START PROVIDED RECORDS
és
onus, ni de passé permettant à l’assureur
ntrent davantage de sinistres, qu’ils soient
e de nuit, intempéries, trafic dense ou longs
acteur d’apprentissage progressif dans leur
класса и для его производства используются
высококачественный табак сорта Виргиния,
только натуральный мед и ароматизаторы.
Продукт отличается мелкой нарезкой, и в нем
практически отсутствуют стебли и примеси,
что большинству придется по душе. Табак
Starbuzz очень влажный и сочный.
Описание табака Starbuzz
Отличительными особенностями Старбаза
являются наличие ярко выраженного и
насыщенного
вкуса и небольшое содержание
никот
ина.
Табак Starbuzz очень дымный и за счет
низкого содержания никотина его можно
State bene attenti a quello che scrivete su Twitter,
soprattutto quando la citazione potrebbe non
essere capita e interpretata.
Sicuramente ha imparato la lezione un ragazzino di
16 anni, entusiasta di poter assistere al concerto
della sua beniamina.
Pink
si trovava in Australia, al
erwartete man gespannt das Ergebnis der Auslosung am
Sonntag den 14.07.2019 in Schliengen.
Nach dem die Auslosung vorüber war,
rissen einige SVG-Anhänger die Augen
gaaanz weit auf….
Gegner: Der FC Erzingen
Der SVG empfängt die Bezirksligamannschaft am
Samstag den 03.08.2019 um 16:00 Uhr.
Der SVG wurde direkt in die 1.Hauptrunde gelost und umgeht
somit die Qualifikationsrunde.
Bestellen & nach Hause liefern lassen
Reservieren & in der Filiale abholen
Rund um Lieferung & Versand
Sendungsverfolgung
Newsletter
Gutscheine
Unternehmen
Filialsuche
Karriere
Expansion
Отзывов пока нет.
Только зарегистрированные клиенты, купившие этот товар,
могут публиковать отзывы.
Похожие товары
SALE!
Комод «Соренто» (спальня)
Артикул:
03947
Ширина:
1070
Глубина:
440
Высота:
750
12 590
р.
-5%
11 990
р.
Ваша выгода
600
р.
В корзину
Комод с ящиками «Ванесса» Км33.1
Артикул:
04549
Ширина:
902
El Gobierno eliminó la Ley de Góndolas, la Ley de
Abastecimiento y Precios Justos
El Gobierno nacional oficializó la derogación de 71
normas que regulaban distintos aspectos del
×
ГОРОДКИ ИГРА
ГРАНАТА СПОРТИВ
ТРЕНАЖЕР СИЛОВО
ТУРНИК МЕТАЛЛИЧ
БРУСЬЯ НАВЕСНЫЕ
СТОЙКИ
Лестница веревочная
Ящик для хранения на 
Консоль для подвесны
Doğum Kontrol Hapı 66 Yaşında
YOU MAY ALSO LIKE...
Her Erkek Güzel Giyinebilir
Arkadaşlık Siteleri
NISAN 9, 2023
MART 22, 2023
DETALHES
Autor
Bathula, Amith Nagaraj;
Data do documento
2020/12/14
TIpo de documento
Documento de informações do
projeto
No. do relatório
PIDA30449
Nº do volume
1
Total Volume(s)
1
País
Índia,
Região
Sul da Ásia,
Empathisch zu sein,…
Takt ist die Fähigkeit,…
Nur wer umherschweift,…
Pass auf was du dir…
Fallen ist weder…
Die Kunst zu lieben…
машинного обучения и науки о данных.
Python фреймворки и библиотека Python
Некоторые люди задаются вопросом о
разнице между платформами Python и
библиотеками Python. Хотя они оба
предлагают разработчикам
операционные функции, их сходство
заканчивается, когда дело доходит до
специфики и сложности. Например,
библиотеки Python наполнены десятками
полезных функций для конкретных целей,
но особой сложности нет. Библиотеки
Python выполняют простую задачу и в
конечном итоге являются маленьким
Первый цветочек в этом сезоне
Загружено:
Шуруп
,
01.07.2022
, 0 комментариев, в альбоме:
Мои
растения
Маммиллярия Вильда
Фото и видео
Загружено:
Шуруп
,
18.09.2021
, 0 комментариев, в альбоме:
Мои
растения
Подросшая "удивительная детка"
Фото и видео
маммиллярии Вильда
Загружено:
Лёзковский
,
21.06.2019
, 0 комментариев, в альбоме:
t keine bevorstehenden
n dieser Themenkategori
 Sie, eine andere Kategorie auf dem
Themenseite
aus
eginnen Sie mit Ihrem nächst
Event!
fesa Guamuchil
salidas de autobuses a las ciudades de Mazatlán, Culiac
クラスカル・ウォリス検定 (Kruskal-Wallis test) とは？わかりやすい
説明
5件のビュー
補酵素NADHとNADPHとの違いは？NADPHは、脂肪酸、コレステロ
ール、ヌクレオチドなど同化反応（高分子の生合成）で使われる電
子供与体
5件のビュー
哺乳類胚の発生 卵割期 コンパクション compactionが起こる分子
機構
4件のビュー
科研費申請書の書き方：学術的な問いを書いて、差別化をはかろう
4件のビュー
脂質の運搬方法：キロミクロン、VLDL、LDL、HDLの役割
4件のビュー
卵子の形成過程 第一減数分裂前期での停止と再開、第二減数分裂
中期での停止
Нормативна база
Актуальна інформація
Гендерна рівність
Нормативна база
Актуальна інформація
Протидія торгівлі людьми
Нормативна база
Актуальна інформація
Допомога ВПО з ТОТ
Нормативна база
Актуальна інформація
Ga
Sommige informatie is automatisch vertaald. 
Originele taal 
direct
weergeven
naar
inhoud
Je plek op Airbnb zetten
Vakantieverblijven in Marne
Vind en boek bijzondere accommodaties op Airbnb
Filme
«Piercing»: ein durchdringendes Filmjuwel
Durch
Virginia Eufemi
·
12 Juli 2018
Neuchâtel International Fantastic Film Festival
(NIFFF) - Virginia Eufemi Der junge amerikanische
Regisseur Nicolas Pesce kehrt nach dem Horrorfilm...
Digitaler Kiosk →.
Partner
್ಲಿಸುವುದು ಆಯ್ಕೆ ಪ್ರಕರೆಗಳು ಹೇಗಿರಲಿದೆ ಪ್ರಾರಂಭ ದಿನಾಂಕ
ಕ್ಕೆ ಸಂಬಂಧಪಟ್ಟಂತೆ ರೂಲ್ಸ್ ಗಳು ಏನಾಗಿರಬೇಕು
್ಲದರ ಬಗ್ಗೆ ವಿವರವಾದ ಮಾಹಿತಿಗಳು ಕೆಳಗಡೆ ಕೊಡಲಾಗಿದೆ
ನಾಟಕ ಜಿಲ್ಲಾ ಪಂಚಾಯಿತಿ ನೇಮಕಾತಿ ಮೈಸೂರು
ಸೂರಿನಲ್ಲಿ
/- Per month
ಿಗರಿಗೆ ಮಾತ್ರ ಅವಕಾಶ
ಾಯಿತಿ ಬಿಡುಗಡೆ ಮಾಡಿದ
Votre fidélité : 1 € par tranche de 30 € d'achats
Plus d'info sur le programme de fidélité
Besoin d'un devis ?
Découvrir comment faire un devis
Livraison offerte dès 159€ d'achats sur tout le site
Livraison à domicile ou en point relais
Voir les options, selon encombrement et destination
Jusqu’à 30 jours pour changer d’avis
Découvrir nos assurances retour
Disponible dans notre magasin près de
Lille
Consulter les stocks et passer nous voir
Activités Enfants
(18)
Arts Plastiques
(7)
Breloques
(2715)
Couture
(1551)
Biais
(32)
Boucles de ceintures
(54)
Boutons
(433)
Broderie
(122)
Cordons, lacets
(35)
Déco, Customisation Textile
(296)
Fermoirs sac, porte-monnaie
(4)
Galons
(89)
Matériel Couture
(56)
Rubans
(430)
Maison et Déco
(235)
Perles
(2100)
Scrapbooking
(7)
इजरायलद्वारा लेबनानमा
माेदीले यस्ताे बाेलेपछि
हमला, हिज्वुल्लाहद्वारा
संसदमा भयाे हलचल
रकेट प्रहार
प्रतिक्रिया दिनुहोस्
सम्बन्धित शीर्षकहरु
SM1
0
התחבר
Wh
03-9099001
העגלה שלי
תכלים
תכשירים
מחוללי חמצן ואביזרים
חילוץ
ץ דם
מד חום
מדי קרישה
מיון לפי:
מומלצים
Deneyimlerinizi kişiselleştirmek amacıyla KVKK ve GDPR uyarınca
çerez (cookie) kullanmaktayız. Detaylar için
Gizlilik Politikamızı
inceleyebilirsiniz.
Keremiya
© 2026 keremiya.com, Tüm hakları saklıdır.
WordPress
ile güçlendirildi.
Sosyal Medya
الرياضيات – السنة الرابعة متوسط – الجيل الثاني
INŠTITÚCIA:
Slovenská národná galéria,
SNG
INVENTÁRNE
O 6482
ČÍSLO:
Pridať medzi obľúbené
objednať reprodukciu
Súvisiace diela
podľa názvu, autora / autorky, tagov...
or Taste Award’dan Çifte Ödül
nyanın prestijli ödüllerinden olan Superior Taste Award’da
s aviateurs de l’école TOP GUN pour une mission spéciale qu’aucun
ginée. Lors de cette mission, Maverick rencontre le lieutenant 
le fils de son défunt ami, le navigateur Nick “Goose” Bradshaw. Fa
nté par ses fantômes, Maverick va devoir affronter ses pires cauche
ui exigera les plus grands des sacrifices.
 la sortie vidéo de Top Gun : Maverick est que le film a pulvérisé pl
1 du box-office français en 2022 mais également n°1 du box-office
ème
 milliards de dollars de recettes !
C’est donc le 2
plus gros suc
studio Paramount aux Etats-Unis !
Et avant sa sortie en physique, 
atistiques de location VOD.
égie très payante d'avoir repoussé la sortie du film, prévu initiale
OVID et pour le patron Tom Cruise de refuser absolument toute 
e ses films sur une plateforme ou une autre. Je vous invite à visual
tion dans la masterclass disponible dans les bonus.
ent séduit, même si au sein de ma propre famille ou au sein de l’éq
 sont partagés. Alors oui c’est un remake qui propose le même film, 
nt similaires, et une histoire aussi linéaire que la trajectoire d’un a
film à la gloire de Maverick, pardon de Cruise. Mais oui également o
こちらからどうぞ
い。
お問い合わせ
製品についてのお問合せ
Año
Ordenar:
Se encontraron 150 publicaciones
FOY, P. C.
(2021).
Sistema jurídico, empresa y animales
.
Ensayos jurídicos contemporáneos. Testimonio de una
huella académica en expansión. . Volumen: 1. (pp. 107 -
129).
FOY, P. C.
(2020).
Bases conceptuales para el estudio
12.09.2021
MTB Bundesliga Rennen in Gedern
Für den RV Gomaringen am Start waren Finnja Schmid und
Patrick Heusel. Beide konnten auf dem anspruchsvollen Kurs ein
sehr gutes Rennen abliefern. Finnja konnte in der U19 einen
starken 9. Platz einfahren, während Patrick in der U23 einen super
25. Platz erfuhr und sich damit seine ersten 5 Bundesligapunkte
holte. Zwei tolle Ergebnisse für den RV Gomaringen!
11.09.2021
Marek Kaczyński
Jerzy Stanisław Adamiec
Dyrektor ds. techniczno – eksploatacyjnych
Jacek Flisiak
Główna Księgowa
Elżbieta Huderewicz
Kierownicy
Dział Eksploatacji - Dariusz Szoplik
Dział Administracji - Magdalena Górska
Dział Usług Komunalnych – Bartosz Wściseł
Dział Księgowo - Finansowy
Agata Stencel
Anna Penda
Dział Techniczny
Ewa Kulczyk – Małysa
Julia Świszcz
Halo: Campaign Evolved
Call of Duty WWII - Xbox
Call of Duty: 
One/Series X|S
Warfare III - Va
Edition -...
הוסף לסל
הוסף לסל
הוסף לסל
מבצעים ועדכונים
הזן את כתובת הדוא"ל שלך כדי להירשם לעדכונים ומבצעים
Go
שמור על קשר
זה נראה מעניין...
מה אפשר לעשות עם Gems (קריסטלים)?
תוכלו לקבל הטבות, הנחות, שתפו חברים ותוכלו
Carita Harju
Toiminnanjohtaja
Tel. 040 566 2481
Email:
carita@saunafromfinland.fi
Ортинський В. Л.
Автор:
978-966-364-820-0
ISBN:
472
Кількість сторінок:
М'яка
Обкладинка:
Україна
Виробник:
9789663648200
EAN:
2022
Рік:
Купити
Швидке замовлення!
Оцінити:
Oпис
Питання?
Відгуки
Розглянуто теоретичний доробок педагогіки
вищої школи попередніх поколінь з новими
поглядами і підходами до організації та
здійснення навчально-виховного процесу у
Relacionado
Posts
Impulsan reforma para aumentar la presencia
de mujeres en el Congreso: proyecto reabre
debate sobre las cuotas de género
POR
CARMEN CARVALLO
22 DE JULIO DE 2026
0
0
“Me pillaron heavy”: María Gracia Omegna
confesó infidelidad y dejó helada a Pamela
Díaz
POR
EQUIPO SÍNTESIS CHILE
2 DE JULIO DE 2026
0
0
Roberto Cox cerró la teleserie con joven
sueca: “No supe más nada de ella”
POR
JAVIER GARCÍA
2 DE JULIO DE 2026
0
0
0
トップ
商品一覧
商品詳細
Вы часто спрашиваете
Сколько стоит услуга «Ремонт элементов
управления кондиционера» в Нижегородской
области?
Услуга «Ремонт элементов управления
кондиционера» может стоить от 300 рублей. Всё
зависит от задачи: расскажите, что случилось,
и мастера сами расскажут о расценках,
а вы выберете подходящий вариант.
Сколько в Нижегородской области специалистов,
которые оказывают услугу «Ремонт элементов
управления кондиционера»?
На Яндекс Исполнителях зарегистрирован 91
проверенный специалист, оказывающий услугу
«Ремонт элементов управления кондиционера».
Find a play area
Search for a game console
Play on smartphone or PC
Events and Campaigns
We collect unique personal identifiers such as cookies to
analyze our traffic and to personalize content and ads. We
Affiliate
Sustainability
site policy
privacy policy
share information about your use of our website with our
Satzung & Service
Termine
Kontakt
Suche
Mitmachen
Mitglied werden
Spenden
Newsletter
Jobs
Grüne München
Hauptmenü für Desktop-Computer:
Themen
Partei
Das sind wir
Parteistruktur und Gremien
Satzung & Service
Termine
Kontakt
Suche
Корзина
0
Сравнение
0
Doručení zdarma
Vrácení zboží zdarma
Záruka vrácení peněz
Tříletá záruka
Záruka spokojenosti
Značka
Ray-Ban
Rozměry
END PROVIDED RECORDS
▶ _TASK DETAILS_
Recast the portion of the records that runs from the very beginning through the line containing "что большинству придется по душе. Табак", inclusive, as a JSON list of strings with one string per line and no blank lines.

▶ _RESPONSE TO THIS EXERCISE_
[
  "és",
  "onus, ni de passé permettant à l’assureur",
  "ntrent davantage de sinistres, qu’ils soient",
  "e de nuit, intempéries, trafic dense ou longs",
  "acteur d’apprentissage progressif dans leur",
  "класса и для его производства используются",
  "высококачественный табак сорта Виргиния,",
  "только натуральный мед и ароматизаторы.",
  "Продукт отличается мелкой нарезкой, и в нем",
  "практически отсутствуют стебли и примеси,",
  "что большинству придется по душе. Табак"
]